List each line from the rows below that contains the word "while". Copy every such line in full.

= EXERCISE MATERIAL =
---
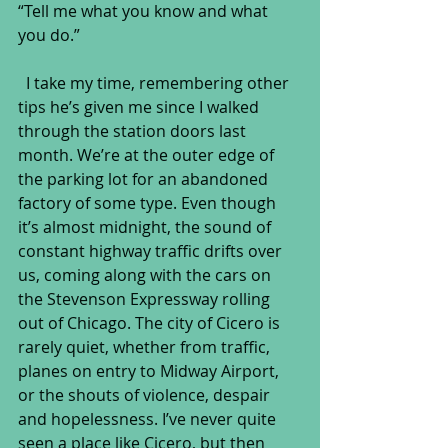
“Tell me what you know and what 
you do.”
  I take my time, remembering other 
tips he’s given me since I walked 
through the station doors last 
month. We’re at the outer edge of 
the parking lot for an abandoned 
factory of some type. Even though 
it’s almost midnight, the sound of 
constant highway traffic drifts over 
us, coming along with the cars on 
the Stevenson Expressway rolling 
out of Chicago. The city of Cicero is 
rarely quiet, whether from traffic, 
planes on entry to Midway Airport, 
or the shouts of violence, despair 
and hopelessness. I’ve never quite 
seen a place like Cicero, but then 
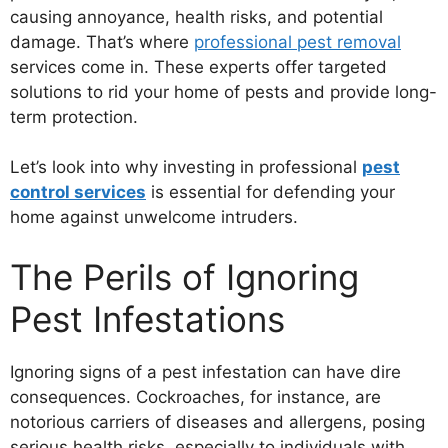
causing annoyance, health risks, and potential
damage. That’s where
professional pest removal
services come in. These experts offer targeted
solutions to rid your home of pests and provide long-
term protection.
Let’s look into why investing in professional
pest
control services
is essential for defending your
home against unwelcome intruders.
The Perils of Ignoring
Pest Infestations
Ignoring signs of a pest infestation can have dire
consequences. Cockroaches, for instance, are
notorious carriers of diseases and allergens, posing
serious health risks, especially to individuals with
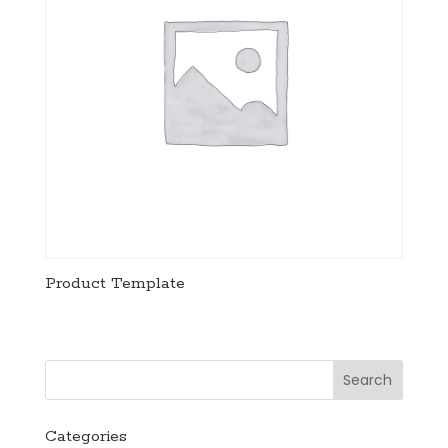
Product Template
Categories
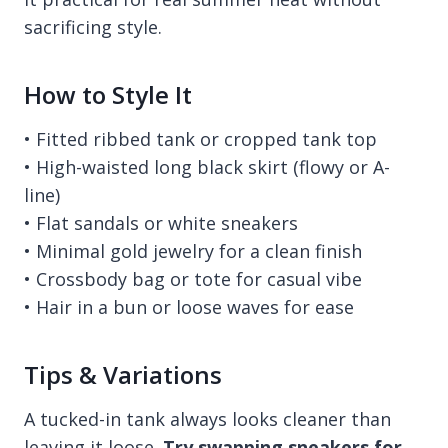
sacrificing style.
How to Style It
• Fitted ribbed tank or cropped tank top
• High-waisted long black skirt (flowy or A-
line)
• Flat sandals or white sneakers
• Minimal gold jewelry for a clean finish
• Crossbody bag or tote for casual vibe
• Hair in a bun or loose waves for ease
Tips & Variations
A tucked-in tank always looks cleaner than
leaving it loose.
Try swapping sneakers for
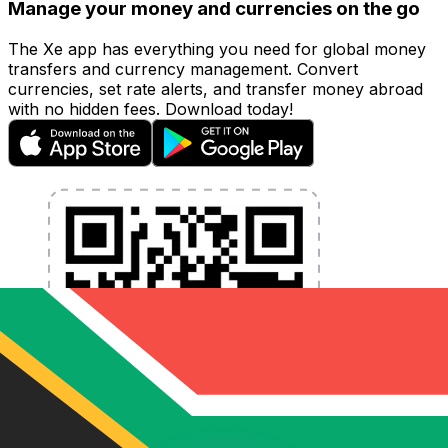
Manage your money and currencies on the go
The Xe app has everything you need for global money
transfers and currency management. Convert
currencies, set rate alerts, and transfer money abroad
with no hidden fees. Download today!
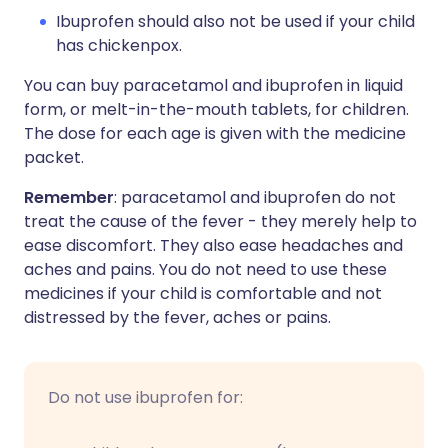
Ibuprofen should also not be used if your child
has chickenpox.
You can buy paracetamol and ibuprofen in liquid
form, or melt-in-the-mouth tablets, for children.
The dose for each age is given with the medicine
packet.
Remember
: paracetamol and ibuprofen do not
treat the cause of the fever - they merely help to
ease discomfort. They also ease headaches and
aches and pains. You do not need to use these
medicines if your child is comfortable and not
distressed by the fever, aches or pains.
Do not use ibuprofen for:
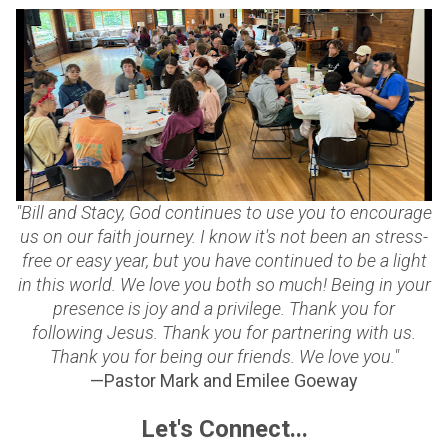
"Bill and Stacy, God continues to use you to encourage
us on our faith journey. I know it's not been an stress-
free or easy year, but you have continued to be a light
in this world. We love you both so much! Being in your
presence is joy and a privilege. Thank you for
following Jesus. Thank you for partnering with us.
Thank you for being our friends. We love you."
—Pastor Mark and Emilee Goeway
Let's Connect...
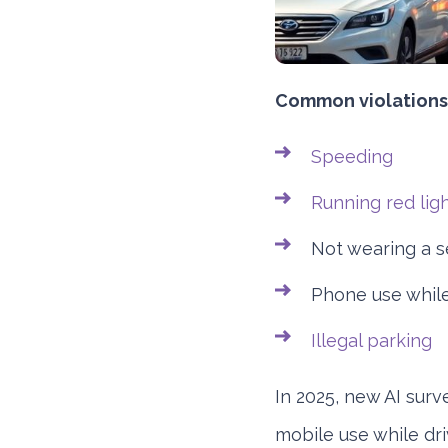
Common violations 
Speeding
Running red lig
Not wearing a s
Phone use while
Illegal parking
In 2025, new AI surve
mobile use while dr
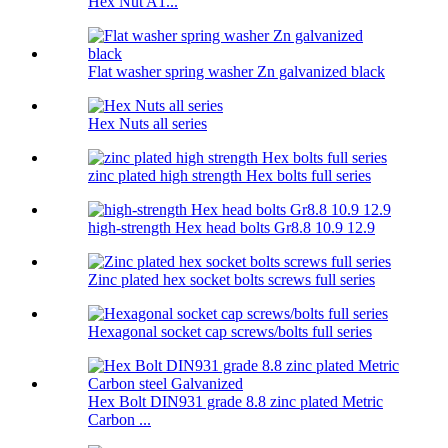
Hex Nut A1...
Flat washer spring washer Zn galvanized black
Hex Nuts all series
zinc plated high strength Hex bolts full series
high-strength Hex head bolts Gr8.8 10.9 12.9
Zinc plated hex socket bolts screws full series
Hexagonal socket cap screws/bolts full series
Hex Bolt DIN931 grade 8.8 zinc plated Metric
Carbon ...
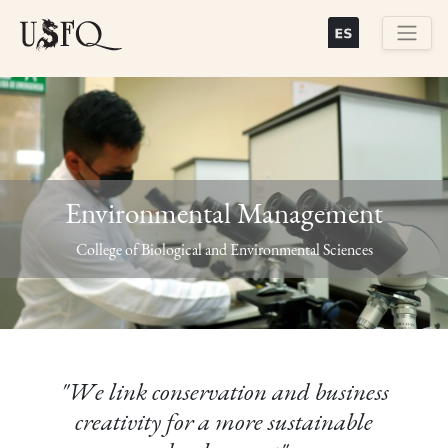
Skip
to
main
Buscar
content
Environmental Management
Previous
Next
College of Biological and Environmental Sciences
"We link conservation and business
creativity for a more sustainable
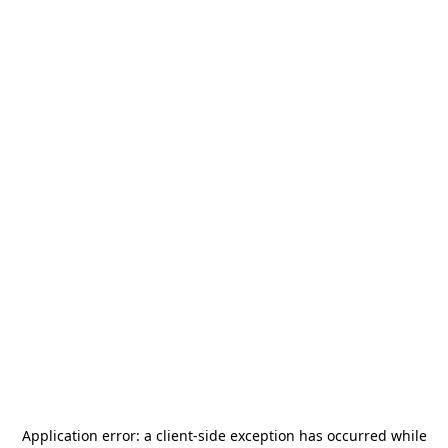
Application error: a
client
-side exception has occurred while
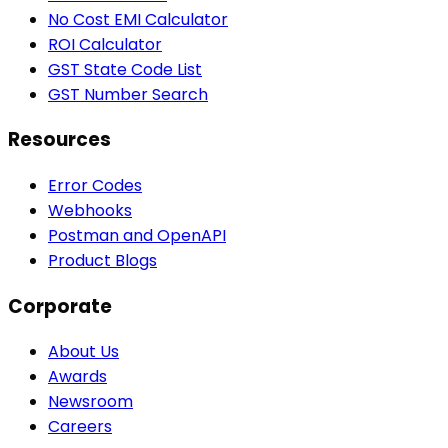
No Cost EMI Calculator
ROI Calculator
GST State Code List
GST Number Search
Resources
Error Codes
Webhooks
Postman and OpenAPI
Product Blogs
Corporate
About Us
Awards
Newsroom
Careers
---
= TASK ANSWER =
Phone use while
mobile use while dr
-side exception has occurred while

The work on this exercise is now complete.